Dataset entries:
########
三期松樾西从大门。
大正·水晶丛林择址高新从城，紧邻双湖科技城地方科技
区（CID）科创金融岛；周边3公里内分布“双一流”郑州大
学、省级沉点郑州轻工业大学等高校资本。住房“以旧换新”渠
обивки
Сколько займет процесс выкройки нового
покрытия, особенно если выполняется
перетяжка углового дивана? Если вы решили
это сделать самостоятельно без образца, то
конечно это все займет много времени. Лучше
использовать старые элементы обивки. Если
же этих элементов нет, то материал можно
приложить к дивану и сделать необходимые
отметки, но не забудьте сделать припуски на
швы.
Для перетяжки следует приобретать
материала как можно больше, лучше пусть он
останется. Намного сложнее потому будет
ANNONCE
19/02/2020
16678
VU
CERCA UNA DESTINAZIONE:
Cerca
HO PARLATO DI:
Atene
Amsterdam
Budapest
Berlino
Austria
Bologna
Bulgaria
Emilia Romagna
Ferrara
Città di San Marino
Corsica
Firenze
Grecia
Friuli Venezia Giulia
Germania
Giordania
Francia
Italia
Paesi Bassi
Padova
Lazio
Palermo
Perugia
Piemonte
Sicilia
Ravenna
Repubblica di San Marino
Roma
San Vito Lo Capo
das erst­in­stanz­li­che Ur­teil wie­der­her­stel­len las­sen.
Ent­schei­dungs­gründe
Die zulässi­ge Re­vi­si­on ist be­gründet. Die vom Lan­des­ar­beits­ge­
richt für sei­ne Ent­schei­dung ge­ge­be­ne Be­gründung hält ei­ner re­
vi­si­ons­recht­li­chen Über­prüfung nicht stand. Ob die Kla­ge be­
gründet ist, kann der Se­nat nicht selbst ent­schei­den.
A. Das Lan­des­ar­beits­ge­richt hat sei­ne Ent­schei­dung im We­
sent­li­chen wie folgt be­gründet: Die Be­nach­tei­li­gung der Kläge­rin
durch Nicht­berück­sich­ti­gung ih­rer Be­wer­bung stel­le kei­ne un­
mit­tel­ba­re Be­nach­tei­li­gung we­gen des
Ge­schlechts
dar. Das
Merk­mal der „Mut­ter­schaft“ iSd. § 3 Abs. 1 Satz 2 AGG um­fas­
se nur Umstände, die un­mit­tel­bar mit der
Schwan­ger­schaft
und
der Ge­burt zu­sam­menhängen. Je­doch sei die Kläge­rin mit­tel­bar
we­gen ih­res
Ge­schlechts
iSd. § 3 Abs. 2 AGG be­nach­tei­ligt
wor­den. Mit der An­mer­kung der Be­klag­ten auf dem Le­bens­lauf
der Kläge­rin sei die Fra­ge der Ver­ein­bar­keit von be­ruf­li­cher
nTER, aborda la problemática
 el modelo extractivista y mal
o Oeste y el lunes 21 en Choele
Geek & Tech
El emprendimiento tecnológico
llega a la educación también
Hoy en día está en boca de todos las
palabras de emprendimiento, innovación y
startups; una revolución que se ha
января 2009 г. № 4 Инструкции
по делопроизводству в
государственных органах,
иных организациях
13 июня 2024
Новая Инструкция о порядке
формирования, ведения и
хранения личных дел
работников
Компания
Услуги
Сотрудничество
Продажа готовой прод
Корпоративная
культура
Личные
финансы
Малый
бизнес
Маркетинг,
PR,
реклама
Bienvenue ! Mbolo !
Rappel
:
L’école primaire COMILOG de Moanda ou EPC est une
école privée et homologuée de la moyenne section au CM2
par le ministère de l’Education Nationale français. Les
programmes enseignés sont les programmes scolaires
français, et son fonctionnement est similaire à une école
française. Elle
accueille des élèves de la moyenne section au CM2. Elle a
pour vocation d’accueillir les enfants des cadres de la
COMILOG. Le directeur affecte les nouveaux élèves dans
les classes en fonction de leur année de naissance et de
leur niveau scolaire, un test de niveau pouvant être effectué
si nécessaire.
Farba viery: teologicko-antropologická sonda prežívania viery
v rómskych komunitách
########
Scan the lines above for the word "можно", then copy each line that has it.

Exercise solution:
же этих элементов нет, то материал можно
материала как можно больше, лучше пусть он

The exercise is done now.